##### MATERIAL FOR THIS TASK

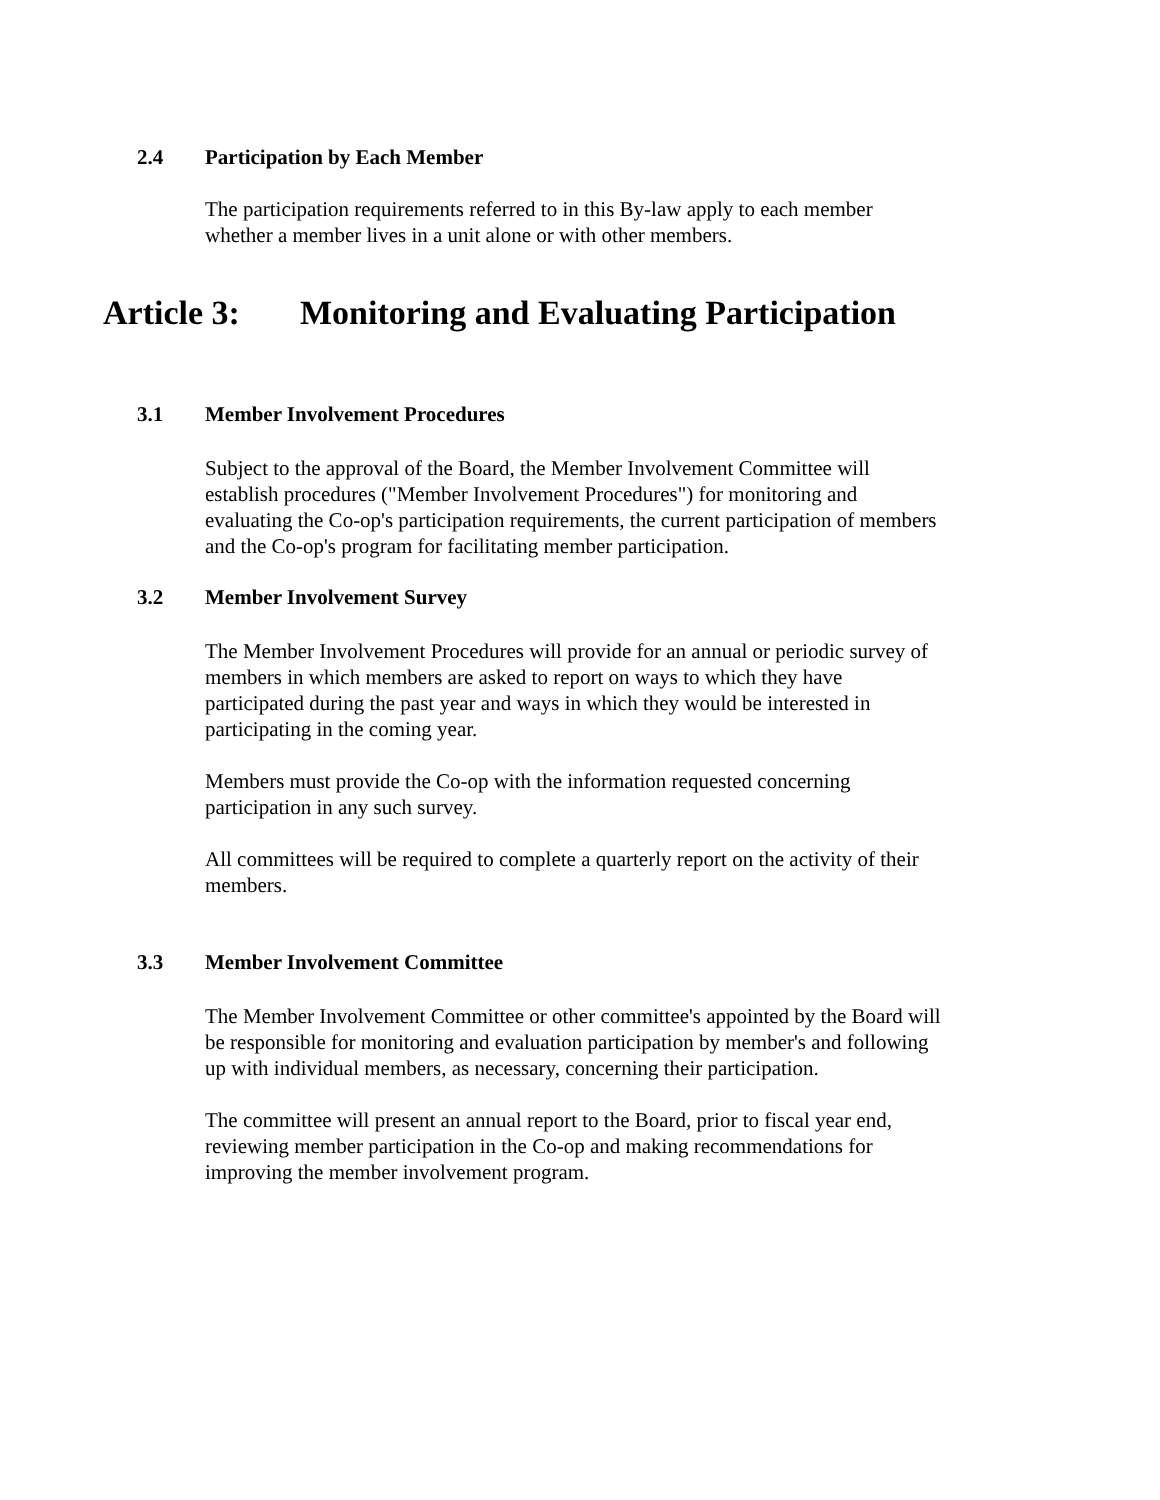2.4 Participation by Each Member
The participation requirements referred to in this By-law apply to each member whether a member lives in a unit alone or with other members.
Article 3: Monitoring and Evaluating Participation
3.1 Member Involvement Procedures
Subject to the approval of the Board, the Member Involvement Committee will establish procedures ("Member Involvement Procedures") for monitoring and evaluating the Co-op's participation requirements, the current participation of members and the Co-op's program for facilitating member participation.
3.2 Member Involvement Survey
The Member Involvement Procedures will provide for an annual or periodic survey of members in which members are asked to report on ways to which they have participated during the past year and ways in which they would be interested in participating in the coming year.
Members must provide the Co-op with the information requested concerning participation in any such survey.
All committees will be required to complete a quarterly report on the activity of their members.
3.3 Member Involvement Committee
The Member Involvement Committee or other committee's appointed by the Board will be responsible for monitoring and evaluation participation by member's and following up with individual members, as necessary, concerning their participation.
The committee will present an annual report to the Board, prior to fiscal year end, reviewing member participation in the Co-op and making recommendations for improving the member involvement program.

##########

Exactly as written, give the line containing "3.3 Member Involvement Committee" and all remaining lines of the records.

3.3 Member Involvement Committee
The Member Involvement Committee or other committee's appointed by the Board will be responsible for monitoring and evaluation participation by member's and following up with individual members, as necessary, concerning their participation.
The committee will present an annual report to the Board, prior to fiscal year end, reviewing member participation in the Co-op and making recommendations for improving the member involvement program.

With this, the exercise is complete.